Correva l’anno 2012 e il tesoro della Lega era affidato alle cure del senatore Francesco Belsito . Le indagini hanno ricostruito la gestione allegra della cassa del partito. Saltano fuori la laurea in Albania di Renzo Bossi, meglio noto come “il Trota”, diploma pagato con i soldi del partito. Resta memorabile lo show del figlio del senatur, quando in aula, durante il processo a Milano nel 2016, affermò di non sapere di essersi laureato. Intanto nell’aprile del 2012 lo scandalo aveva già portato alle dimissioni del vecchio leader e fondatore del movimento padano. La nuova Lega di Bobo Maroni e poi di Salvini si è però ben guardata dal far causa al segretario uscente per le malversazioni dei soldi del partito. Risultato: Bossi se l’è cavata con un non luogo a procedere per le accuse di appropriazione indebita, mentre a Genova il senatur ha rimediato una condanna a un anno e dieci mesi in appello per la truffa ai danni dello Stato sui finanziamenti pubblici. «Mi hanno lasciato con il cerino in mano», fu l’amaro commento di Belsito. Per lui una doppia sentenza: un anno e otto mesi in appello a Milano, tre anni e nove mesi nel processo genovese.
Nasce da quest’ultimo procedimento l’indagine sui famosi 49 milioni, con i magistrati che procedono per riciclaggio, per capire quali strade abbiano preso i soldi misteriosamente spariti dalle casse del partito. Nel frattempo però alla Lega è già stato offerto un provvidenziale salvagente. Secondo l’accordo raggiunto nel settembre dell’anno scorso con la procura genovese, il denaro potrà essere restituito nell’ arco di 75 anni in comode rate da 600 mila euro a interessi zero. A conti fatti è come se il debito si fosse ridotto da 49 a 18 milioni. Salvini intanto, nel tentativo di dare un taglio netto con un passato a dir poco imbarazzante, ha creato dal nulla un nuovo partito, la Lega per Salvini premier. Ombre, dubbi e sospetti però non svaniscono. Anzi. La scena si è spostata a Mosca, all’hotel Metropol dove, come rivelato da L’Espresso, nell’ottobre dell’anno scorso si è svolta una trattativa tra una delegazione di italiani guidata dal leghista Gianluca Savoini e un gruppo di affaristi russi.
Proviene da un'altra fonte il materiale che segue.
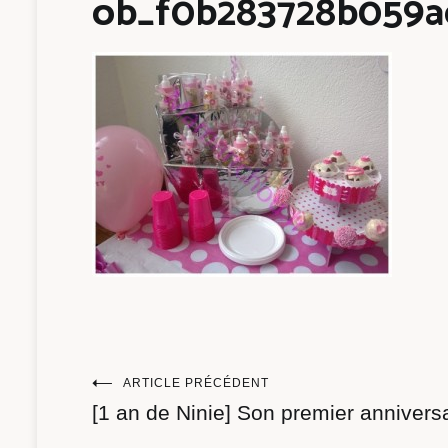
ob_f0b283728b059a
Navigation
ARTICLE PRÉCÉDENT
[1 an de Ninie] Son premier anniversa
Con Savoini, da anni stretto collaboratore del Capitano, c’erano altri italiani che dovevano gestire la compravendita di gasolio destinata, almeno nelle parole dei protagonisti del negoziato, a finanziare la campagna elettorale della Lega. Salvini smentisce, ma non spiega e neppure va a riferire in Parlamento sullo scandalo. Non sarà così facile, però, liberarsi delle ombre russe che si allungano sul partito. La storia continua. Da Patelli, a Belsito fino a Savoini, una lunga scia di affari sballati. Nel nome della Lega.